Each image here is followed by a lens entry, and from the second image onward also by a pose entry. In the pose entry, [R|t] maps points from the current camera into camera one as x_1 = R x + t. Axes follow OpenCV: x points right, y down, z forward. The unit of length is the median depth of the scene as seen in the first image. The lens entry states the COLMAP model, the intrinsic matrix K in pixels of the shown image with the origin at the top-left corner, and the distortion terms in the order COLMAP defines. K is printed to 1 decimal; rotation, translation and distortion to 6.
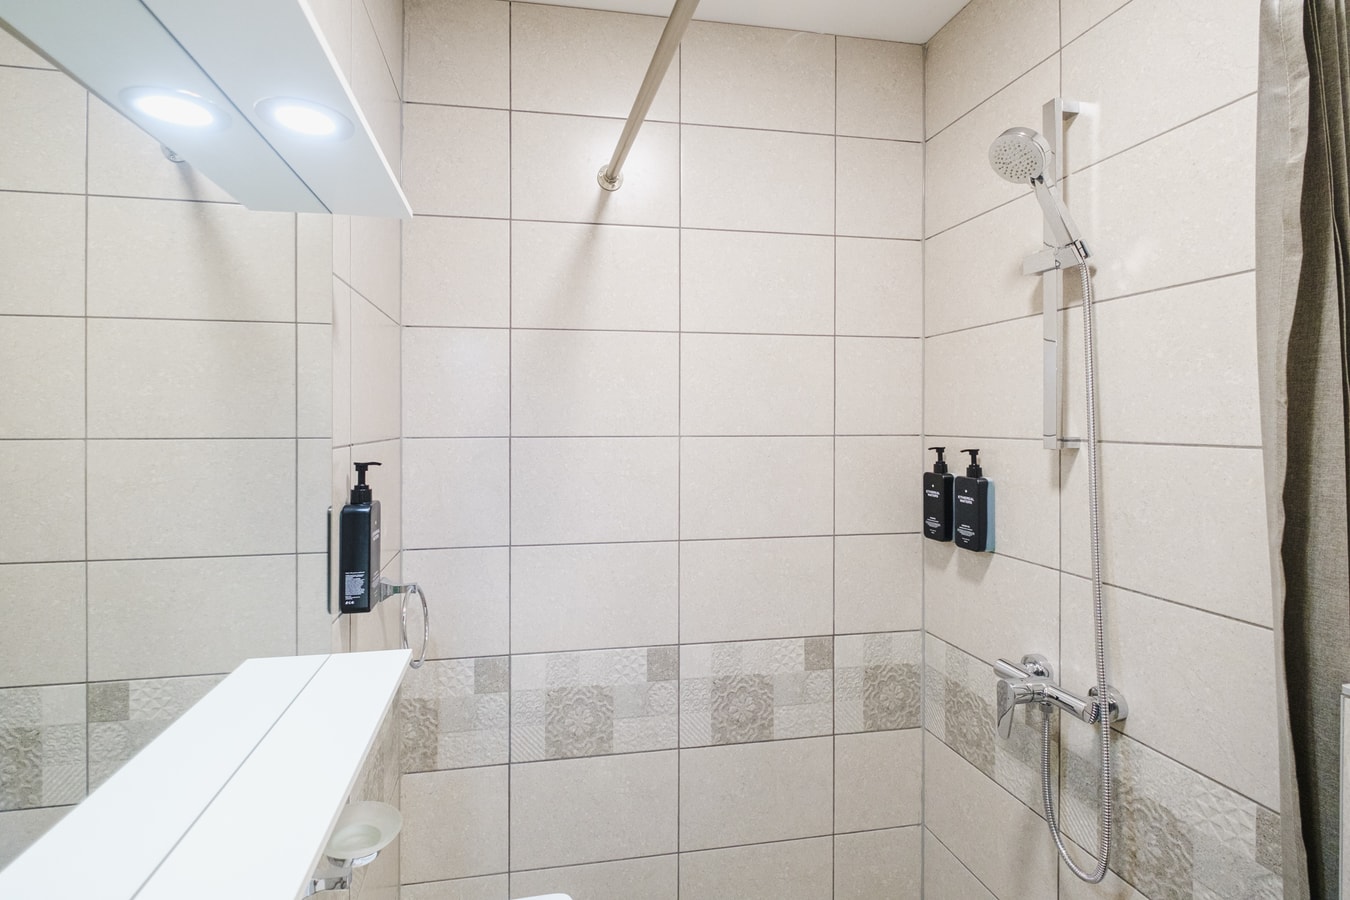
lens RADIAL K [[596.6, 0, 638.9], [0, 596.6, 422.0], [0, 0, 1]] dist [-0.001525, -0.002461]
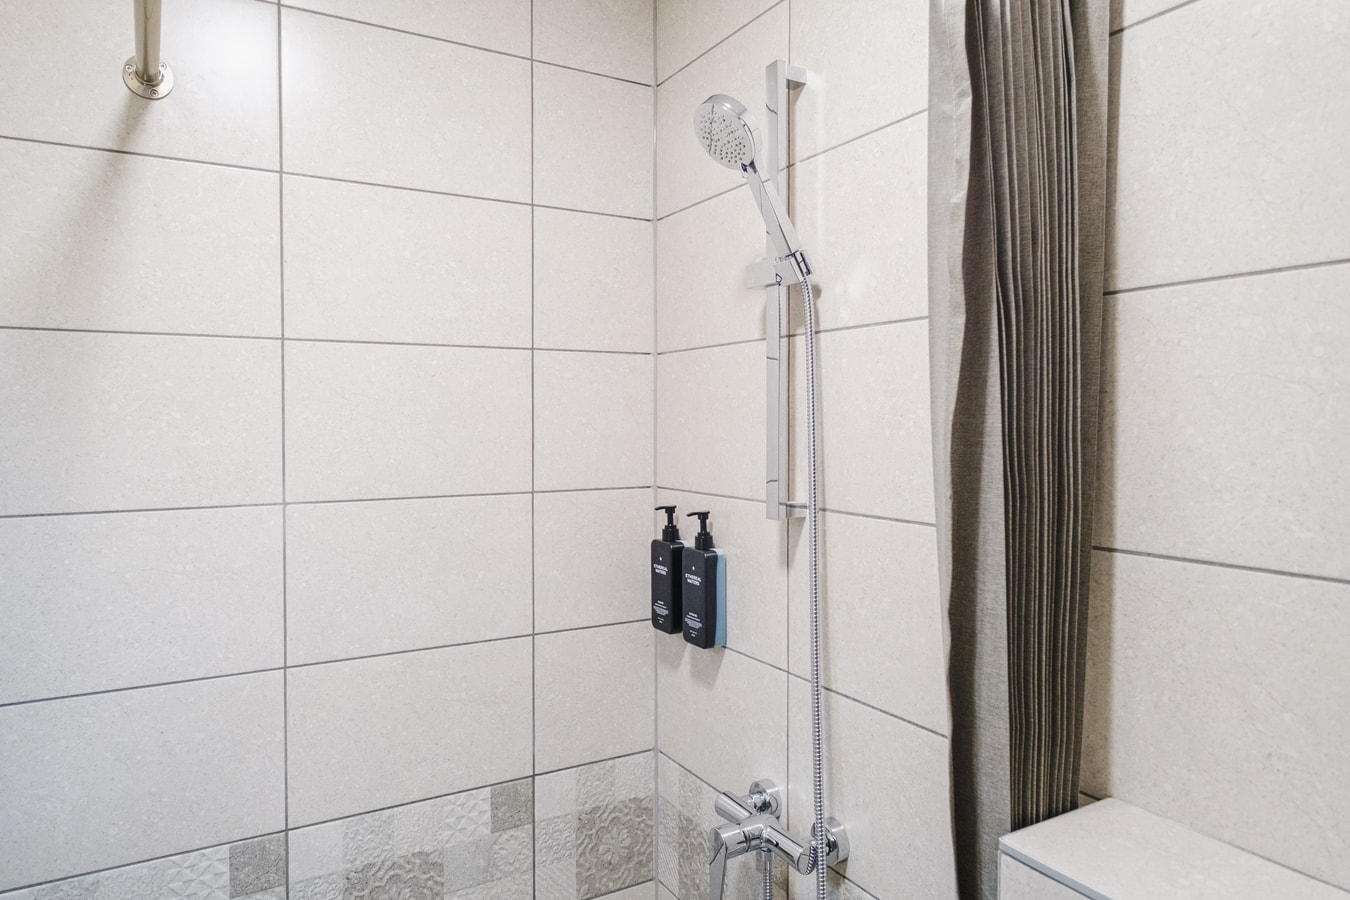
lens RADIAL K [[837.9, 0, 666.3], [0, 837.9, 442.9], [0, 0, 1]] dist [-0.006544, 0.005124]
pose [[0.937367, -0.010675, 0.348179, 0.152413], [0.004284, 0.999808, 0.019121, -0.060945], [-0.348317, -0.016432, 0.937233, 0.029453]]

==============================

• What is being asked
What is needed is an exact reproduction of the data, pictures excluded.

• Output for this task
Each image here is followed by a lens entry, and from the second image onward also by a pose entry. In the pose entry, [R|t] maps points from the current camera into camera one as x_1 = R x + t. Axes follow OpenCV: x points right, y down, z forward. The unit of length is the median depth of the scene as seen in the first image. The lens entry states the COLMAP model, the intrinsic matrix K in pixels of the shown image with the origin at the top-left corner, and the distortion terms in the order COLMAP defines. K is printed to 1 decimal; rotation, translation and distortion to 6.
lens RADIAL K [[596.6, 0, 638.9], [0, 596.6, 422.0], [0, 0, 1]] dist [-0.001525, -0.002461]
lens RADIAL K [[837.9, 0, 666.3], [0, 837.9, 442.9], [0, 0, 1]] dist [-0.006544, 0.005124]
pose [[0.937367, -0.010675, 0.348179, 0.152413], [0.004284, 0.999808, 0.019121, -0.060945], [-0.348317, -0.016432, 0.937233, 0.029453]]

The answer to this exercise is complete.